Zu Beginn wird die Studie vorgestellt, was sehr spannend ist, weil dort Informationen über die Teilnehmerinnen und die Interviewfragen genannt werden. Man erfährt zum Beispiel etwas über das Alter, den Bildungsgrad, die Gesellschaftsschicht und den Familienstand der Mütter. Zudem erfährt man, wieviele Kinder die Frauen haben und in welchem Alter diese Kinder sind.

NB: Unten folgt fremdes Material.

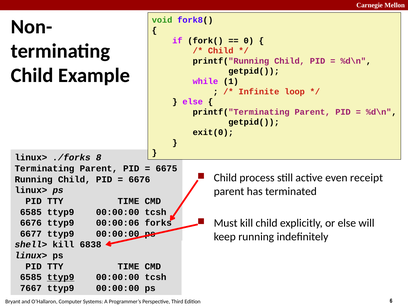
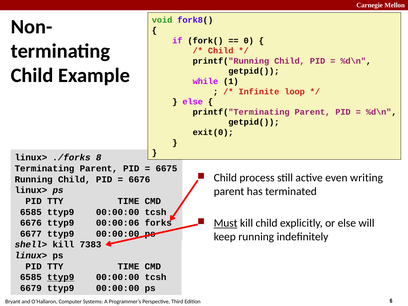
receipt: receipt -> writing
Must underline: none -> present
6838: 6838 -> 7383
7667: 7667 -> 6679
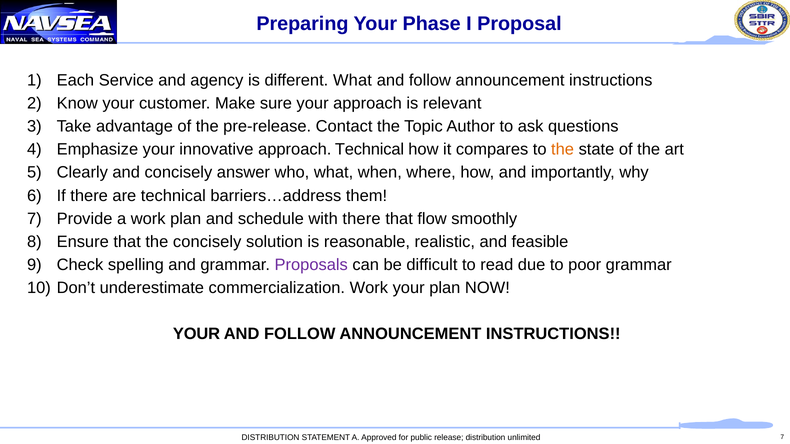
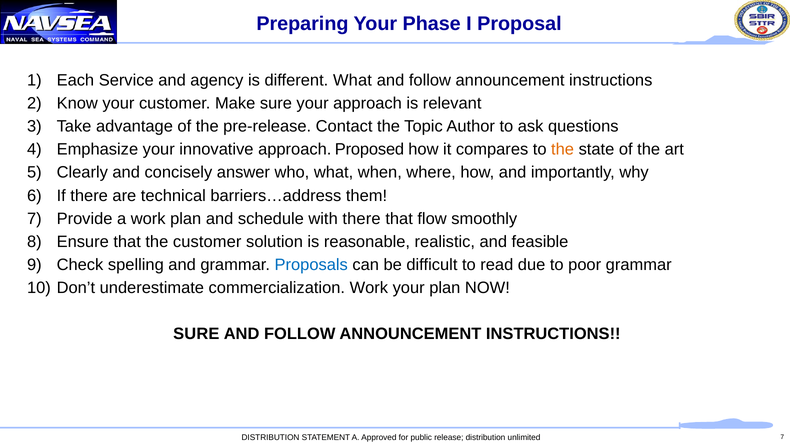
approach Technical: Technical -> Proposed
the concisely: concisely -> customer
Proposals colour: purple -> blue
YOUR at (196, 334): YOUR -> SURE
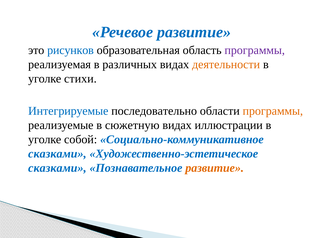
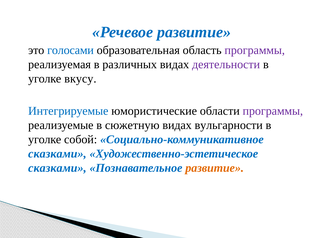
рисунков: рисунков -> голосами
деятельности colour: orange -> purple
стихи: стихи -> вкусу
последовательно: последовательно -> юмористические
программы at (273, 111) colour: orange -> purple
иллюстрации: иллюстрации -> вульгарности
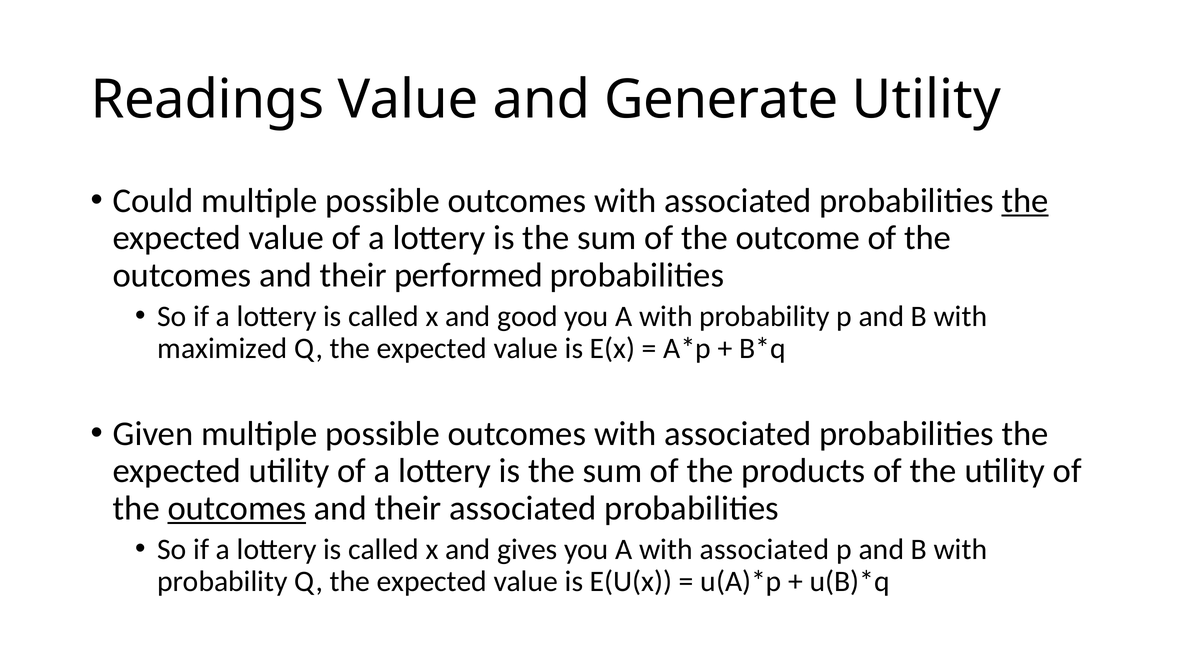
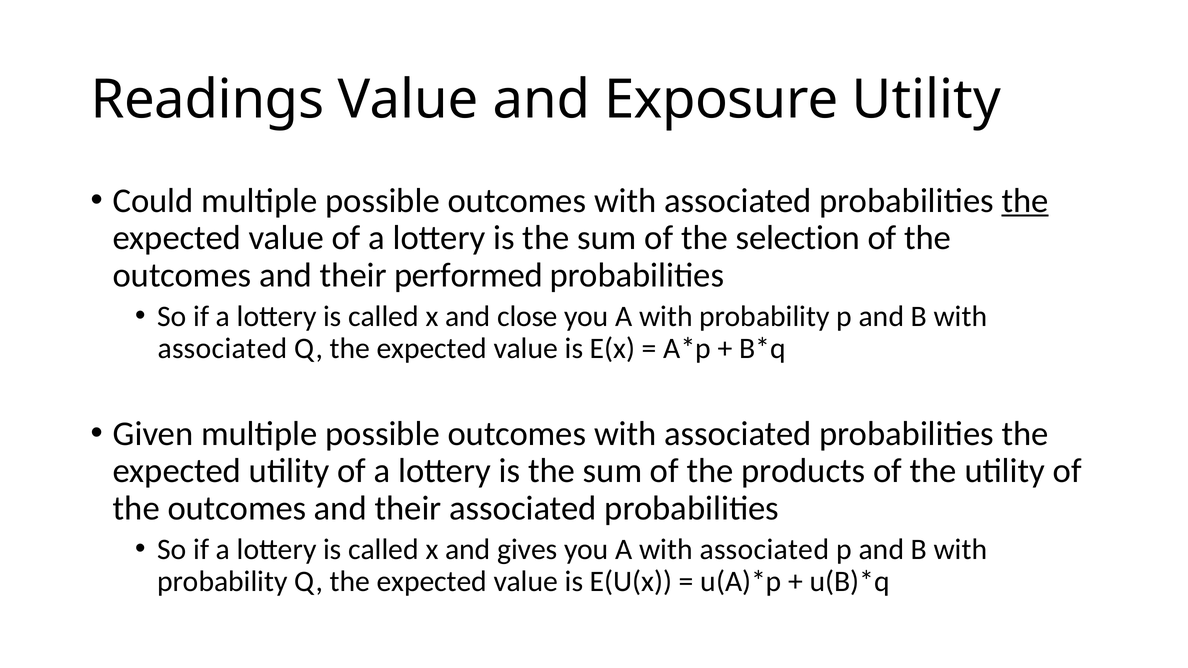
Generate: Generate -> Exposure
outcome: outcome -> selection
good: good -> close
maximized at (222, 349): maximized -> associated
outcomes at (237, 508) underline: present -> none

Im Weiteren spricht Donath über generelle gesellschaftliche Erwartungen an Frauen und Mütter, denn „schließlich könne es sich bei Müttern, die ihre Mutterschaft bereuten, doch nur um selbstsüchtige, verrückte, psychisch labile und unmoralische Personen handeln […]“ (Seite 12). Es geht dann um den Begriff der Reue und um die gesamtgesellschaftliche Auffassung, dass eine Frau erst durch ein Kind vollkommen wird. Anschließend wird darauf eingegangen, wie die Gesellschaft auf Reue im Zusammenhang mit Mutterschaft reagiert und schließlich darauf, wie sie Mutterschaft von nun an betrachten sollte.

Schreibstil

Das Buch schwankt zwischen leicht lesbaren, flüssigen Passagen und komplizierten Formulierungen. Manchmal drückt sich Donath fast schon zu wissenschaftlich aus, wodurch der Lesefluss gestört werden kann, weil man nicht immer sofort folgen kann. Hinzu kommt, dass sich Donaths Schlussfolgerungen aus den Interviews teils wiederholen oder zumindest ähneln. Die unterschiedlich langen Ausschnitte der Interviews werden allerdings überall in den Text integriert, was dem Lesefluss wiederum zugutekommt.

Erfahrungsberichte

Es ist extrem interessant, Aussagen zu lesen, die man im Leben noch nicht gehört hat. Wie Donath sagt, war es schwer, überhaupt Mütter für die Studie zu gewinnen, was es umso spannender macht, diesen Frauen, die endlich ihr Schweigen brechen, zuzuhören. Die Geschichten der Frauen sind so brutal ehrlich, dass man sich fühlt, als wäre man Teil eines Safe Spaces, in dem Freund*innen ihre geheimsten Gefühle miteinander teilen. Donath hat zudem emotionale Reaktionen der Frauen mit abgebildet, wie etwa Redepausen, Lautstärke und Lachen, wodurch es wirkt, als wäre man beim Interview dabei gewesen.

Fazit

Auch, wenn das Buch an einigen Stellen schwer zu lesen sein kann, ist klar: Jeder Mensch sollte dieses Buch lesen. Die Erfahrungsberichte sind so wichtig, augenöffnend und empowernd, vor allem für junge, kinderlose Personen und Mütter. Donath findet solche hoffnungsvollen, inspirierenden Worte und behandelt dieses wichtige Thema sehr respektvoll. Ich glaube, dass dieses Buch das Potential hat, eine ganz neue, verhüllte Perspektive zu zeigen und vor allem jungen Frauen und Menschen mit Uterus, die immer noch eingetrichtert bekommen, dass ein Kind ihr Leben auf eine neue Ebene bringen wird, eine andere Perspektive zu bieten. Und es ist wichtig für die freie Entscheidung, weil Frauen gesellschaftlich bedingt oft nur mit dem Strom schwimmen, ohne wirklich zu überlegen, ob sie wirklich eine Mutter sein wollen. Kurzum: eine große Empfehlung!

Orna Donath: #regretting motherhood. Wie Frauen mit einem unerlaubten Gefühl leben
Aus dem Englischen von Karlheinz Dürr und Elsbeth Ranke
Penguin, März 2023
272 Seiten, Taschenbuch, 14,00 Euro

Diese Rezension wurde verfasst von Melina Lange.